The reality is college football is a money-maker in some schools, but not all. The schools that don’t make money from the sport far outnumber those that do. It’s important to note bringing in money and making money (i.e., turning a profit) are two different things. Simply put, looking at dollars and cents doesn’t tell the full story of the value of college football.

I welcome the decline in college football programs. I think it is unethical for any public school or college or university to have a football program at all, knowing as we do now how dangerous it is to the players’ short-term and long-term health. Educational institutions should be aiming to develop students’ minds, not destroying them by exposing them to multiple concussions.

Comments

  1. says

    Football is just not a very good/interesting game.

    If you ever want to torture a football fan, ask them what the game is for? Why are those people doing that? Why do the people in the bleachers cheer? What is the value of this thing? What is so entertaining about watching guys with huge ass muscles slam into other guys with huge ass muscles?

  2. says

    In my opinion, professional university sports teams shouldn’t exist. University students gathering together to have some exercise, sure, that’s healthy. They should be also free to organize events and compete against each other on amateur level if they want to. But no serious professional sports. Universities are for education not for funding sports teams.

  3. says

    There are multiple instances at many levels of rabid “fans” becoming angry because games and seasons are cancelled, whether for financial reasons, injuries, a shortage of players, hazing and abuses, or other reasons.

    Back in 2014, the athletic director at a catholic high school cancelled a game when he learnt the upcoming opponent outweighed his team by an average of 10kg per player. He did it in the interests of his students’ safety, not “athletes”, and was vilified for it. “Fans” complained saying, “maybe they’ll get something out of it [playing the game]!” What, exactly, would they get besides concussions and injuries?

    Paul Quinn College is a bright spot and a good argument for dropping football. (Sorry, no links because of Mano’s three per post limit.) The football program was a money loser and not a success on the field, so in 2007 the new college dean decided to cancel football and turn the field into a farm. Students are required to work on it and learn farming, finance and other skills. And the field makes money, more successful as a farm than it ever was as a football team. The college supplies vegetables to the Dallas Cowboys -- the first thing from their football field to reach the NFL.

  4. Mano Singham says

    Intransitive @#3,

    The three links per post limit is a spam device that I think was the default setting. When people have more,the post goes into moderation and I allow it.

  5. jrkrideau says

    @ 3 Intransitive
    I was at a high school football game in the US once.
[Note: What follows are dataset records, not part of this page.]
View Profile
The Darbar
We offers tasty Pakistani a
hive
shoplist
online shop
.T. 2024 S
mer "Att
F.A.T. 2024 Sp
It was played on Friday night, seemed to attract mobs and had better facilities than my Canadian university had at the time. I don’t know if the high school owned the facilities but I think so.

    It was crazy.

  6. jrkrideau says

    @ 2 Andreas Avester

    professional university sports teams shouldn’t exist.

    Technically they are not “professional”, cough, cough.
    They are a bit like Uber drivers who are “self-employed”.

    I have often wondered how professional football and basketball leagues, at least in tde USA have manaced to get all their player development paid for by the education sector.

  7. dangerousbeans says

    They could always just play proper football. There’s less risk of injury and its more entertaining to watch.

  8. Frederic Bourgault-Christie says

    Marcus: I’m not a huge fan but I prefer American football to a lot of other games. The appeal is basically tactical. By having a reset to a neutral state over iterations, you get to see each new set of defensive and offensive choices. I find European football and basketball to be far more boring because it just feels like running out the clock.

    That having been said, the concussion problem, if insoluble, means we should no longer sanction it.